Sementara itu, President Director Djarum Foundation Victor Hartono menegaskan komitmen institusinya untuk terus berperan aktif dalam pembangunan olahraga Indonesia.
“Djarum Foundation berkomitmen kuat membangun ekosistem olahraga nasional. Kami percaya bahwa prestasi olahraga mampu menjadi kekuatan besar yang menyatukan bangsa,” kata Victor.
Selama tiga tahun terakhir, Djarum Foundation melalui program Bakti Olahraga telah mendukung pengembangan bulu tangkis lewat PB Djarum, serta sepak bola putri melalui inisiatif Milklife Soccer Challenge.
Komitmen ini kini diperluas melalui HYDROPLUS Piala Pertiwi U-14 dan U-16 yang akan melibatkan total 5.760 pemain putri, 120 pelatih perempuan, dan 62 wasit perempuan.
Turnamen ini akan diselenggarakan di 16 regional di seluruh Indonesia. Tiga regional pertama—Tangerang, Bandung, dan Samarinda—telah rampung menggelar pertandingan. Sementara itu, 13 regional lainnya akan berlangsung hingga akhir Juni 2025.

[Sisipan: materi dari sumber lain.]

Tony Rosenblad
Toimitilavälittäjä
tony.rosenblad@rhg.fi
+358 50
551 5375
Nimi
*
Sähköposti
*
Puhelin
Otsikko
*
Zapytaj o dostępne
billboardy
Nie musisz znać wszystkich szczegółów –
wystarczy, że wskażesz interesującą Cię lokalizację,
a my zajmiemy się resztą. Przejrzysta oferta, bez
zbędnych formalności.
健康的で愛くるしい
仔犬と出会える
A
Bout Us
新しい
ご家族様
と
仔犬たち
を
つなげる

Berikut jadwal lengkap fase regional HYDROPLUS Piala Pertiwi U-14 dan U-16:
1. 14–20 April: Tangerang
2. 21–27 April: Bandung
3. 25–27 April: Samarinda
4. 28 April–4 Mei: Cirebon
5. 5–11 Mei: Semarang
6. 9–11 Mei: Denpasar, Bali
7. 12–18 Mei: Surabaya
8. 19–25 Mei: Kudus
9. 23–25 Mei: Makassar
10. 26 Mei–1 Juni: Malang
11. 9–11 Juni: Medan
12. 9–15 Juni: Jakarta
13. 13–15 Juni: Palembang
14. 16–22 Juni: Surakarta
15. 16–18 Juni: Jayapura
16. 23–29 Juni: Yogyakarta
Dari seluruh peserta di tingkat regional, akan dipilih 288 pemain terbaik yang akan tampil di Babak All Star pada Juli 2025 di SuperSoccer Arena, Kudus.

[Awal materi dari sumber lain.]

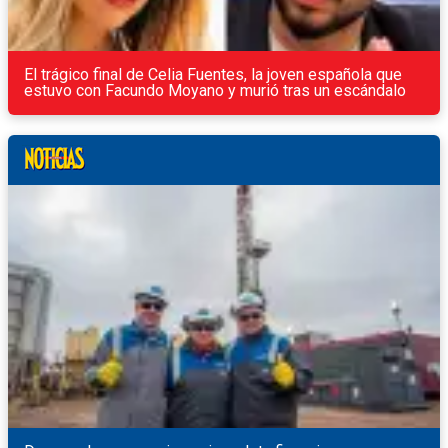
El trágico final de Celia Fuentes, la joven española que
estuvo con Facundo Moyano y murió tras un escándalo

Turnamen ini juga menjadi basis utama dalam penjaringan pemain untuk Timnas U-16 Putri yang akan berlaga di Piala AFF, serta Timnas U-17 untuk ajang AFC.
Selain turnamen ini, PSSI dan Djarum Foundation juga menjalankan kompetisi Milklife U-10 dan U-12 yang telah berjalan selama tiga tahun sebagai bentuk konsistensi dalam membangun fondasi sepak bola putri sejak usia dini.
Kolaborasi jangka panjang ini diharapkan menjadi langkah strategis dalam menyiapkan generasi emas sepak bola putri Indonesia serta memperkuat posisi Indonesia di kancah sepak bola perempuan Asia Tenggara dan Asia.